(EXCERPT TO READ Opens)

So, how are all those details modeled in microkernels formal verification process? Well, as far as I'm aware, they are not! They are simply ignored. The nice way of saying this in academic papers is to say that "we trust the hardware". This, however, might be incorrectly understood by readers to mean "we don't consider physical attacks". But this is not equal! And I will give a practical example in a moment.

I can bet that even the chipset manufactures (think e.g. Intel) do not have formal models for their chipsets (again, I will give a good example to support this thesis below).

But why are the chipsets so important? Perhaps they are configured "safe by default" on power on, so even if we don't model all the configuration registers, and their effects on the system, and if we won't be playing with them, maybe it's safe to assume all will be fine then?

Well, it might be that way, if we could have secure microkernels without IOMMU/VT-d and without some trusted boot mechanism.

But we need IOMMU. Without IOMMU there is no security benefit of having a microkernel vs. having a good-old monolithic kernel. Let me repeat this statement again: there is no point in building a microkernel-based system, if we don't correctly use IOMMU to sandbox all the drivers.

Now, setting up IOMMU/VT-d permissions require programming the chipset's registers, and is by no means a trivial task (see the the Intel VT-d spec to get an impression, if you don't believe me). Correctly setting up IOMMU is one of the most security-critical tasks to be done by a hypervisor/microkernel, and so it would be logical to expect that they also formally prove that this part is done flawlessly...

The next thing is the trusted boot. I will argue that without proper trusted boot implementation, the system cannot be made secure. And I'm not talking about physical attacks, like Evil Maid. I'm talking about true, remote, software attacks. If you haven't read it already, please go back and read my very recent post on "Remotely Attacking Network Cards". Building on Loic's and Yves-Alexis' recent research, I describe there a scenario how we could take their attack further to compromise even such a securely designed system as Qubes. And this could be possible, because of a flaw in TXT implementation. And, indeed, we demonstrated an attack on Intel Trusted Execution Technology that exploits one such flaw before.

Let's quickly sketch the whole attack in points:

  1. The attacker attacks a flaw in the network card processing code (Loic and Yves-Alexis)

  2. The attacker replaces the NIC's firmware in EEPROM to survive the reboot (Loic and Yves-Alexis)

  3. The new firmware attacks the system trusted boot via a flaw in Intel TXT (ITL)

    • If the system uses SRTM instead, it's even easier -- see the previous post (ITL)

    • If you have new SINIT module that patched our attack, there is still an avenue to attack TXT via SMM (ITL)

  4. The microkernel/hypervisor gets compromised with a rootkit and the attacker gets full control over the system:o

And this is the practical example I mentioned above. I'm sure readers understand that this is just one example, of what could go wrong on the hardware level (and be reachable to a software-only attacker). Don't ignore hardware security! Even for software attacks!

(EXCERPT TO READ Closes)
(SOURCE MATERIAL Opens)

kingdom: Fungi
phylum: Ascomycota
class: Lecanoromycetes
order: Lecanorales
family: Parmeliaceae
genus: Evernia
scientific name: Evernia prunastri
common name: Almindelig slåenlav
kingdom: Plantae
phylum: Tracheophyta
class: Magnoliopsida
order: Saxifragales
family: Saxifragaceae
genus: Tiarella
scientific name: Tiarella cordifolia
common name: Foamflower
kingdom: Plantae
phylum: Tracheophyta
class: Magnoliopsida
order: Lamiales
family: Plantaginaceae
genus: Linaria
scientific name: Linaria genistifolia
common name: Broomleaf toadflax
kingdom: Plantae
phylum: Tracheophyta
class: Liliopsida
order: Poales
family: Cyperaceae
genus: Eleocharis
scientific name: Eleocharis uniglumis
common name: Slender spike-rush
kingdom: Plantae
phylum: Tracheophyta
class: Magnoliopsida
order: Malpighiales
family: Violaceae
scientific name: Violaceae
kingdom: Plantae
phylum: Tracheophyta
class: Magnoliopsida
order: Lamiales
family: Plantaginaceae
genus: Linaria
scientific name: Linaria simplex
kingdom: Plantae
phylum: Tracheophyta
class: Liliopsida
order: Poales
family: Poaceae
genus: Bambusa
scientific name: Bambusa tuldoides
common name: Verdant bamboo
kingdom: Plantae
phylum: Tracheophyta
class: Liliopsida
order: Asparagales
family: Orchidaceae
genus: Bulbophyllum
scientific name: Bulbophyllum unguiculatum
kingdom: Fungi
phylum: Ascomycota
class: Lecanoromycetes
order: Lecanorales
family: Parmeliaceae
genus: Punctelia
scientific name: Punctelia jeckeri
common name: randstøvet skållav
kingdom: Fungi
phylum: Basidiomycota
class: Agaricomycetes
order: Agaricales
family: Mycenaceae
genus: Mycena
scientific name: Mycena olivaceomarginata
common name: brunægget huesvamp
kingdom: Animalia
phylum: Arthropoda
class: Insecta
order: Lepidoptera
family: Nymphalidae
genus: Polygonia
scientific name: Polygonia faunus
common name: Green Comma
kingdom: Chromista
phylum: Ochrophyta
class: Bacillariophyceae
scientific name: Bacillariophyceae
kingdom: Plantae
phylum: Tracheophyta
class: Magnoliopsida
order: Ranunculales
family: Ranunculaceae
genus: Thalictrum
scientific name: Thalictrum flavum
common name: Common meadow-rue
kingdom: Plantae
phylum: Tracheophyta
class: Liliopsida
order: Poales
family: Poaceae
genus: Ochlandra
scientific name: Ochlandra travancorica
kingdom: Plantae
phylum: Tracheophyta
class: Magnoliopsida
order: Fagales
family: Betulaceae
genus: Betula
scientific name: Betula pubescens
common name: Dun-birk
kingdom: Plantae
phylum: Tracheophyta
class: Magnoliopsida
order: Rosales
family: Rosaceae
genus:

(SOURCE MATERIAL Closes)

EXPLORE THE MATERIAL:
1. In the text on microkernel verification and hardware security, how does the attacker make the compromise survive a reboot?
2. Carry on the text on microkernel verification and hardware security from the point where it ends.

RESPONSES TO THE EXERCISE:
1. The attacker replaces the network card's firmware in EEPROM.

2.
A good question to ask is: would a system with a formally verified microkernel also be vulnerable to such an attack? And the answer is yes! Yes, unless we could model and prove correctness of the whole chipset and the CPU. But nobody can do that today, because it is impossible to build such a model. If it was, I'm pretty sure Intel would already have such a model and they would not release an SINIT module with this stupid implementation bug we found and exploited in our attack.

So, we see an example of a practical attack that could be used to fully compromise a well designed system, even if it had a formally verified microkernel/hypervisor. Compromise it remotely, over the network!

So, are all those whole microkernel/hypervisor formal verification attempts just a waste of time? Are they only good for academics so that they could write more papers for conferences? Or for some companies to use them in marketing?

Perhaps the formal verification of system software will never be able to catch up with the pace of hardware development... By the time people will learn how to build models (and how to solve them) for hardware used today, the hardware manufactures, in the meantime, will present a few new generations of the hardware. For which the academics will need another 5 years to catch up, and so on.

Perhaps the industry will take a different approach. Perhaps in the coming years we will get hardware that would allow us to create untrusted hypervisors/kernels that would not be able to read/write usermode pages (Hey Howard;)? This is currently not possible with the hardware we have, but, hey, why would a hypervisor need access to the Firefox pages?

And how this all will affect Qubes? Well, the Qubes project is not about building a hypervisor or a microkernel. Qubes is about how to take a secure hypervisor/microkernel, and how to build the rest of the system in a secure, and easy to use, way, using the isolation properties that this hypervisor/microkernel is expected to provide. So, whatever kernels we will have in the future (better formally verified, e.g. including the hardware in the model), or based on some exciting new hardware features, still Qubes architecture would make perfect sense, I think.

21 comments:

Nico said...

As always, a very interesting post. Do you belief we will ever arrive at a point of at least relative good security? I think I understand at least some of the stuff you talk about, but for the average person all these issues is just to complicated to comprehend, and that is one of the biggest problems: average people ignore security because it's far beyond what they can understand.

Joanna Rutkowska said...

@Nico,

We're not talking here about security of a grandma's computer... And I do know that there are people who can understand what I write here, and that they are worried about such attacks, and that they try to do something about it. They mostly work for governments, directly or indirectly.

[edited the comment to change "your grandma" -> "a grandma" -- could be taken as an offensive sarcasm, which was not my intention here]

HdP said...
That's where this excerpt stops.